▶ [Bounding boxes with keypoints]
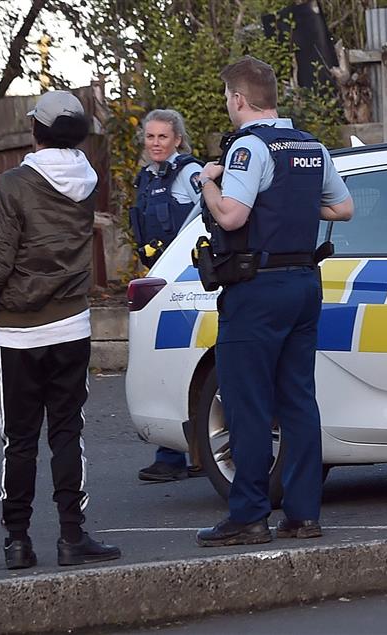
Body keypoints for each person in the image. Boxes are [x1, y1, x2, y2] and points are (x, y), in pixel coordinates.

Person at [192, 57, 354, 547]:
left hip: (257, 289)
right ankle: (304, 515)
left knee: (248, 402)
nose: (228, 105)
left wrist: (207, 181)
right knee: (299, 399)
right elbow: (342, 208)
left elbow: (234, 217)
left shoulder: (248, 147)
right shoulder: (310, 146)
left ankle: (249, 515)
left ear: (239, 99)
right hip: (305, 283)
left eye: (227, 98)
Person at [0, 90, 122, 570]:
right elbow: (48, 186)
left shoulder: (16, 184)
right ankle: (73, 536)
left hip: (18, 334)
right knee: (68, 433)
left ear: (37, 131)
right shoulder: (86, 178)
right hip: (70, 325)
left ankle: (17, 540)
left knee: (20, 438)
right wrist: (9, 184)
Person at [130, 108, 207, 483]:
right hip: (158, 279)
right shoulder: (146, 178)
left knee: (178, 360)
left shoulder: (191, 174)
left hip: (187, 280)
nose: (156, 143)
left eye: (163, 137)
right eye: (150, 137)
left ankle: (174, 456)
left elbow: (207, 215)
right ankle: (183, 454)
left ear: (178, 139)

▶ [WHAT THE TASK REQUIRES] The copy you produce must hold all the records above exactly and none of their pictures.

▶ [WRITTEN ANSWER]
Body keypoints for each person in the image. Boxes are [x1, y1, x2, y2] and points are (x, y), in pixel coordinates.

Person at [192, 57, 354, 547]:
left hip: (257, 289)
right ankle: (304, 515)
left knee: (248, 402)
nose: (228, 105)
left wrist: (207, 181)
right knee: (299, 399)
right elbow: (342, 208)
left elbow: (234, 217)
left shoulder: (248, 147)
right shoulder: (310, 146)
left ankle: (249, 515)
left ear: (239, 99)
right hip: (305, 283)
left eye: (227, 98)
Person at [0, 90, 122, 570]:
right elbow: (48, 186)
left shoulder: (16, 184)
right ankle: (73, 536)
left hip: (18, 334)
right knee: (68, 433)
left ear: (37, 131)
right shoulder: (86, 178)
right hip: (70, 325)
left ankle: (17, 540)
left knee: (20, 438)
right wrist: (9, 184)
Person at [130, 108, 207, 483]:
right hip: (158, 279)
right shoulder: (146, 178)
left knee: (178, 360)
left shoulder: (191, 174)
left hip: (187, 280)
nose: (156, 143)
left eye: (163, 137)
right eye: (150, 137)
left ankle: (174, 456)
left elbow: (207, 215)
right ankle: (183, 454)
left ear: (178, 139)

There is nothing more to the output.